→ Task directions: Skip all pictures. Write out the data below from its first line through the line that contains "X208123831Y-54662725D01*".

(Pictures with circuit source files)
----------
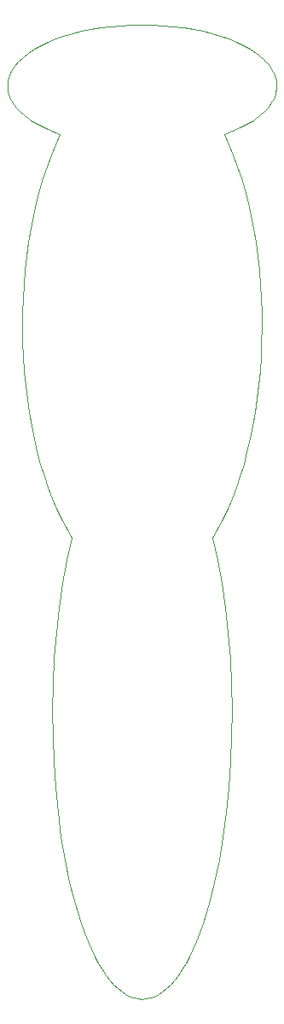
<source format=gm1>
%TF.GenerationSoftware,KiCad,Pcbnew,(6.99.0-3809-g2741d0eb4b)*%
%TF.CreationDate,2022-10-14T18:55:23-04:00*%
%TF.ProjectId,ButterflyBadge,42757474-6572-4666-9c79-42616467652e,rev?*%
%TF.SameCoordinates,Original*%
%TF.FileFunction,Profile,NP*%
%FSLAX46Y46*%
G04 Gerber Fmt 4.6, Leading zero omitted, Abs format (unit mm)*
G04 Created by KiCad (PCBNEW (6.99.0-3809-g2741d0eb4b)) date 2022-10-14 18:55:23*
%MOMM*%
%LPD*%
G01*
G04 APERTURE LIST*
%TA.AperFunction,Profile*%
%ADD10C,0.110000*%
%TD*%
G04 APERTURE END LIST*
D10*
X181973226Y-53064832D02*
X181996609Y-53297487D01*
X201992398Y-133928746D02*
X202526561Y-131837970D01*
X184287895Y-67078506D02*
X184066028Y-68409989D01*
X207965954Y-54882772D02*
X208123831Y-54662725D01*
X183930342Y-83922326D02*
X184129696Y-85277012D01*
X201061725Y-136790504D02*
X201387282Y-135881119D01*
X194927281Y-143361542D02*
X195334502Y-143390877D01*
X189607280Y-136790504D02*
X189943045Y-137641219D01*
X184618780Y-56520243D02*
X184937272Y-56705744D01*
X183633727Y-81138211D02*
X183764782Y-82541780D01*
X207381830Y-55524976D02*
X207594783Y-55314153D01*
X206738662Y-83922278D02*
X206904223Y-82541732D01*
X191200246Y-47161865D02*
X190232664Y-47323176D01*
X205043954Y-57061154D02*
X205731739Y-56705744D01*
X182102383Y-53759431D02*
X182184432Y-53988211D01*
X187825114Y-96777724D02*
X188349170Y-97660789D01*
X202989350Y-129625980D02*
X203380347Y-127309965D01*
X192133895Y-141513438D02*
X192522062Y-141953463D01*
X186741103Y-48280492D02*
X185982045Y-48591638D01*
X187549522Y-47996832D02*
X186741103Y-48280492D01*
X199294429Y-140457378D02*
X199664222Y-139841343D01*
X207607853Y-50516265D02*
X207389239Y-50298693D01*
X183766964Y-55935617D02*
X184033455Y-56134926D01*
X182080371Y-52128934D02*
X182023141Y-52363190D01*
X189943045Y-137641219D02*
X190288338Y-138433263D01*
X186550613Y-119909673D02*
X186723717Y-122434625D01*
X204071914Y-109629057D02*
X203873474Y-107099654D01*
X206635554Y-56134926D02*
X206902045Y-55935617D01*
X206381110Y-67078460D02*
X206126411Y-65775398D01*
X189281723Y-135881119D02*
X189607280Y-136790504D01*
X201387282Y-135881119D02*
X201992398Y-133928746D01*
X207214218Y-76827134D02*
X207200775Y-75388326D01*
X206050230Y-56520243D02*
X206351559Y-56329886D01*
X186855584Y-94843266D02*
X187327015Y-95837604D01*
X200026528Y-139166638D02*
X200380667Y-138433263D01*
X208629287Y-53529105D02*
X208672396Y-53297487D01*
X184923391Y-89157558D02*
X185250793Y-90380449D01*
X184937272Y-56705744D02*
X185272754Y-56886132D01*
X208682684Y-52597429D02*
X208645864Y-52363190D01*
X186597091Y-109629076D02*
X186473799Y-112191965D01*
X205839425Y-64503763D02*
X205520695Y-63266566D01*
X196400000Y-46885022D02*
X195334502Y-46865904D01*
X207990356Y-50966288D02*
X207808385Y-50738848D01*
X185625058Y-57061154D02*
X185994011Y-57230555D01*
X186379443Y-57394079D02*
X186781183Y-57551473D01*
X200380667Y-138433263D02*
X200725960Y-137641219D01*
X207131113Y-79714406D02*
X207191018Y-78273298D01*
X198535110Y-141513438D02*
X198917832Y-141014743D01*
X182376228Y-51428600D02*
X182256744Y-51661384D01*
X208699266Y-52831394D02*
X208682684Y-52597429D01*
X183061151Y-50516265D02*
X182678648Y-50966288D01*
X206946036Y-71146128D02*
X206791466Y-69766835D01*
X197754013Y-142334818D02*
X198146943Y-141953463D01*
X195334502Y-143390877D02*
X195741724Y-143361542D01*
X205170766Y-62066815D02*
X204790182Y-60907520D01*
X185994011Y-57230555D02*
X186379443Y-57394079D01*
X198470956Y-47034243D02*
X197446760Y-46941548D01*
X188403473Y-47741899D02*
X187549522Y-47996832D01*
X187327015Y-95837604D02*
X187825114Y-96777724D01*
X186795531Y-107099676D02*
X186597091Y-109629076D01*
X206041680Y-49291431D02*
X205392828Y-48929031D01*
X203599466Y-104620930D02*
X203249472Y-102210073D01*
X206306875Y-86602956D02*
X206539309Y-85276965D01*
X186450979Y-117349453D02*
X186550613Y-119909673D01*
X205745615Y-89157510D02*
X206042073Y-87897417D01*
X182405999Y-54440112D02*
X182545176Y-54662725D01*
X187679655Y-129625983D02*
X188142444Y-131837971D01*
X185276176Y-48929031D02*
X184627324Y-49291431D01*
X198917832Y-141014743D02*
X199294429Y-140457378D01*
X204379488Y-59791689D02*
X203939227Y-58722332D01*
X184039317Y-49677596D02*
X183515984Y-50086288D01*
X206899677Y-49879204D02*
X206629687Y-49677596D01*
X183074224Y-55314153D02*
X183287177Y-55524976D01*
X204118392Y-119909663D02*
X204218026Y-117349440D01*
X183517770Y-73959931D02*
X183468229Y-75388374D01*
X191374575Y-140457378D02*
X191751173Y-141014743D01*
X208672396Y-53297487D02*
X208695779Y-53064832D01*
X183287177Y-55524976D02*
X183518148Y-55732216D01*
X184066028Y-68409989D02*
X183877538Y-69766882D01*
X203249472Y-102210073D02*
X202823072Y-99884273D01*
X207150861Y-55732216D02*
X207381830Y-55524976D01*
X182879459Y-55100000D02*
X183074224Y-55314153D01*
X182158182Y-51894913D02*
X182080371Y-52128934D01*
X187069538Y-104620953D02*
X186795531Y-107099676D01*
X208645864Y-52363190D02*
X208588634Y-52128934D01*
X207200775Y-75388326D02*
X207151234Y-73959883D01*
X208383311Y-54215190D02*
X208484573Y-53988211D01*
X202526561Y-131837970D02*
X202989350Y-129625980D01*
X202823072Y-99884273D02*
X202319847Y-97660718D01*
X204289571Y-57394079D02*
X205043954Y-57061154D01*
X183602865Y-72544862D02*
X183517770Y-73959931D01*
X201387282Y-135881119D02*
X201387282Y-135881119D01*
X188142444Y-131837971D02*
X188676607Y-133928747D01*
X183877538Y-69766882D02*
X183722969Y-71146176D01*
X204673432Y-92703230D02*
X205060582Y-91563253D01*
X193712422Y-142921517D02*
X194115560Y-143126862D01*
X207789548Y-55100000D02*
X207965954Y-54882772D01*
X207389239Y-50298693D02*
X207153020Y-50086288D01*
X208123831Y-54662725D02*
X208263007Y-54440112D01*
X190642477Y-139166638D02*
X191004783Y-139841343D01*
X189299130Y-47516934D02*
X188403473Y-47741899D01*
X184627324Y-49291431D02*
X184039317Y-49677596D01*
X207151234Y-73959883D02*
X207066140Y-72544814D01*
X187288658Y-127309969D02*
X187679655Y-129625983D01*
X194269005Y-46885022D02*
X193222245Y-46941548D01*
X206602976Y-68409942D02*
X206381110Y-67078460D01*
X184129696Y-85277012D02*
X184362130Y-86603004D01*
X181969739Y-52831394D02*
X181973226Y-53064832D01*
X204790182Y-60907520D02*
X204379488Y-59791689D01*
X202843900Y-96777677D02*
X203341998Y-95837557D01*
X203119483Y-47996832D02*
X202265531Y-47741899D01*
X206791466Y-69766835D02*
X206602976Y-68409942D01*
X206629687Y-49677596D02*
X206041680Y-49291431D01*
X183468229Y-75388374D02*
X183454786Y-76827182D01*
X204243771Y-114771139D02*
X204195206Y-112191948D01*
X182516806Y-51196816D02*
X182376228Y-51428600D01*
X195334502Y-46865904D02*
X194269005Y-46885022D01*
X207191018Y-78273298D02*
X207214218Y-76827134D01*
X206126411Y-65775398D02*
X205839425Y-64503763D01*
X203873474Y-107099654D02*
X203599466Y-104620930D01*
X197357000Y-142657502D02*
X197754013Y-142334818D01*
X185995577Y-92703279D02*
X186411533Y-93797545D01*
X189281723Y-135881119D02*
X189281723Y-135881119D01*
X185608426Y-91563301D02*
X185995577Y-92703279D01*
X192522062Y-141953463D02*
X192914992Y-142334818D01*
X203945288Y-122434617D02*
X204118392Y-119909663D01*
X186289518Y-59791721D02*
X185878823Y-60907555D01*
X201369875Y-47516934D02*
X200436341Y-47323176D01*
X197446760Y-46941548D02*
X196400000Y-46885022D01*
X187845932Y-99884298D02*
X187419532Y-102210097D01*
X182678648Y-50966288D02*
X182678648Y-50966288D01*
X184829580Y-64503805D02*
X184542594Y-65775441D01*
X208510823Y-51894913D02*
X208412261Y-51661384D01*
X186969872Y-124907120D02*
X187288658Y-127309969D01*
X183454786Y-76827182D02*
X183477986Y-78273346D01*
X182023141Y-52363190D02*
X181986321Y-52597429D01*
X206351559Y-56329886D02*
X206635554Y-56134926D01*
X204218026Y-117349440D02*
X204243771Y-114771139D01*
X203380347Y-127309965D02*
X203699133Y-124907115D01*
X183477986Y-78273346D02*
X183537891Y-79714454D01*
X208566622Y-53759431D02*
X208629287Y-53529105D01*
X202265531Y-47741899D02*
X201369875Y-47516934D01*
X203341998Y-95837557D02*
X203813427Y-94843218D01*
X192914992Y-142334818D02*
X193312005Y-142657502D01*
X195741724Y-143361542D02*
X196148265Y-143273537D01*
X206904223Y-82541732D02*
X207035277Y-81138163D01*
X182703052Y-54882772D02*
X182879459Y-55100000D01*
X184033455Y-56134926D02*
X184317451Y-56329886D01*
X185878823Y-60907555D02*
X185498239Y-62066853D01*
X207191018Y-78273298D02*
X207191018Y-78273298D01*
X198146943Y-141953463D02*
X198535110Y-141513438D01*
X205731739Y-56705744D02*
X206050230Y-56520243D01*
X183518148Y-55732216D02*
X183766964Y-55935617D01*
X199664222Y-139841343D02*
X200026528Y-139166638D01*
X196553445Y-143126862D02*
X196956583Y-142921517D01*
X203939227Y-58722332D02*
X203469945Y-57702458D01*
X186411533Y-93797545D02*
X186855584Y-94843266D01*
X207066140Y-72544814D02*
X206946036Y-71146128D01*
X182678648Y-50966288D02*
X182516806Y-51196816D01*
X208484573Y-53988211D02*
X208566622Y-53759431D01*
X183515984Y-50086288D02*
X183061151Y-50516265D01*
X184542594Y-65775441D02*
X184287895Y-67078506D01*
X194115560Y-143126862D02*
X194520740Y-143273537D01*
X203699133Y-124907115D02*
X203945288Y-122434617D01*
X183764782Y-82541780D02*
X183930342Y-83922326D01*
X183722969Y-71146176D02*
X183602865Y-72544862D01*
X188349157Y-97660743D02*
X187845932Y-99884298D01*
X204257476Y-93797497D02*
X204673432Y-92703230D01*
X182039719Y-53529105D02*
X182102383Y-53759431D01*
X196148265Y-143273537D02*
X196553445Y-143126862D01*
X206539309Y-85276965D02*
X206738662Y-83922278D01*
X190288338Y-138433263D02*
X190642477Y-139166638D01*
X200725960Y-137641219D02*
X201061725Y-136790504D01*
X194520740Y-143273537D02*
X194927281Y-143361542D01*
X186723717Y-122434625D02*
X186969872Y-124907120D01*
X207808385Y-50738848D02*
X207607853Y-50516265D01*
X207990356Y-50966288D02*
X207990356Y-50966288D01*
X207153020Y-50086288D02*
X206899677Y-49879204D01*
X182545176Y-54662725D02*
X182703052Y-54882772D01*
X196956583Y-142921517D02*
X197357000Y-142657502D01*
X187419532Y-102210097D02*
X187069538Y-104620953D01*
X192198049Y-47034243D02*
X191200246Y-47161865D01*
X202319847Y-97660743D02*
X202843900Y-96777677D01*
X205060582Y-91563253D02*
X205418214Y-90380401D01*
X206902045Y-55935617D02*
X207150861Y-55732216D01*
X205392828Y-48929031D02*
X204686960Y-48591638D01*
X204195206Y-112191948D02*
X204071914Y-109629057D01*
X183537891Y-79714454D02*
X183633727Y-81138211D01*
X181996609Y-53297487D02*
X182039719Y-53529105D01*
X191004783Y-139841343D02*
X191374575Y-140457378D01*
X193312005Y-142657502D02*
X193712422Y-142921517D01*
X185982045Y-48591638D02*
X185276176Y-48929031D01*
X203469955Y-57702482D02*
X204289571Y-57394079D01*
X208412261Y-51661384D02*
X208292776Y-51428600D01*
X187199060Y-57702482D02*
X186729778Y-58722361D01*
X207594783Y-55314153D02*
X207789548Y-55100000D01*
X208695779Y-53064832D02*
X208699266Y-52831394D01*
X208152198Y-51196816D02*
X207990356Y-50966288D01*
X190232664Y-47323176D02*
X189299130Y-47516934D01*
X183477986Y-78273346D02*
X183477986Y-78273346D01*
X185148310Y-63266606D02*
X184829580Y-64503805D01*
X191751173Y-141014743D02*
X192133895Y-141513438D01*
X208292776Y-51428600D02*
X208152198Y-51196816D01*
X186781183Y-57551473D02*
X187199060Y-57702482D01*
X203813427Y-94843218D02*
X204257476Y-93797497D01*
X203927902Y-48280492D02*
X203119483Y-47996832D01*
X182256744Y-51661384D02*
X182158182Y-51894913D01*
X195334502Y-46865904D02*
X195334502Y-46865904D01*
X200436341Y-47323176D02*
X199468759Y-47161865D01*
X182184432Y-53988211D02*
X182285695Y-54215190D01*
X181986321Y-52597429D02*
X181969739Y-52831394D01*
X186425234Y-114771154D02*
X186450979Y-117349453D01*
X205418214Y-90380401D02*
X205745615Y-89157510D01*
X182285695Y-54215190D02*
X182405999Y-54440112D01*
X208263007Y-54440112D02*
X208383311Y-54215190D01*
X188676607Y-133928747D02*
X189281723Y-135881119D01*
X193222245Y-46941548D02*
X192198049Y-47034243D01*
X185498239Y-62066853D02*
X185148310Y-63266606D01*
X186473799Y-112191965D02*
X186425234Y-114771154D01*
X208588634Y-52128934D02*
X208510823Y-51894913D01*
X205520695Y-63266566D02*
X205170766Y-62066815D01*
X185272754Y-56886132D02*
X185625058Y-57061154D01*
X186729778Y-58722361D02*
X186289518Y-59791721D01*
X185250793Y-90380449D02*
X185608426Y-91563301D01*
X207035277Y-81138163D02*
X207131113Y-79714406D01*
X206042073Y-87897417D02*
X206306875Y-86602956D01*
X204686960Y-48591638D02*
X203927902Y-48280492D01*
X184626933Y-87897465D02*
X184923391Y-89157558D01*
X184362130Y-86603004D02*
X184626933Y-87897465D01*
X199468759Y-47161865D02*
X198470956Y-47034243D01*
X184317451Y-56329886D02*
X184618780Y-56520243D01*
M02*

</source>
----------
→ Solution for this task:
<source format=gm1>
%TF.GenerationSoftware,KiCad,Pcbnew,(6.99.0-3809-g2741d0eb4b)*%
%TF.CreationDate,2022-10-14T18:55:23-04:00*%
%TF.ProjectId,ButterflyBadge,42757474-6572-4666-9c79-42616467652e,rev?*%
%TF.SameCoordinates,Original*%
%TF.FileFunction,Profile,NP*%
%FSLAX46Y46*%
G04 Gerber Fmt 4.6, Leading zero omitted, Abs format (unit mm)*
G04 Created by KiCad (PCBNEW (6.99.0-3809-g2741d0eb4b)) date 2022-10-14 18:55:23*
%MOMM*%
%LPD*%
G01*
G04 APERTURE LIST*
%TA.AperFunction,Profile*%
%ADD10C,0.110000*%
%TD*%
G04 APERTURE END LIST*
D10*
X181973226Y-53064832D02*
X181996609Y-53297487D01*
X201992398Y-133928746D02*
X202526561Y-131837970D01*
X184287895Y-67078506D02*
X184066028Y-68409989D01*
X207965954Y-54882772D02*
X208123831Y-54662725D01*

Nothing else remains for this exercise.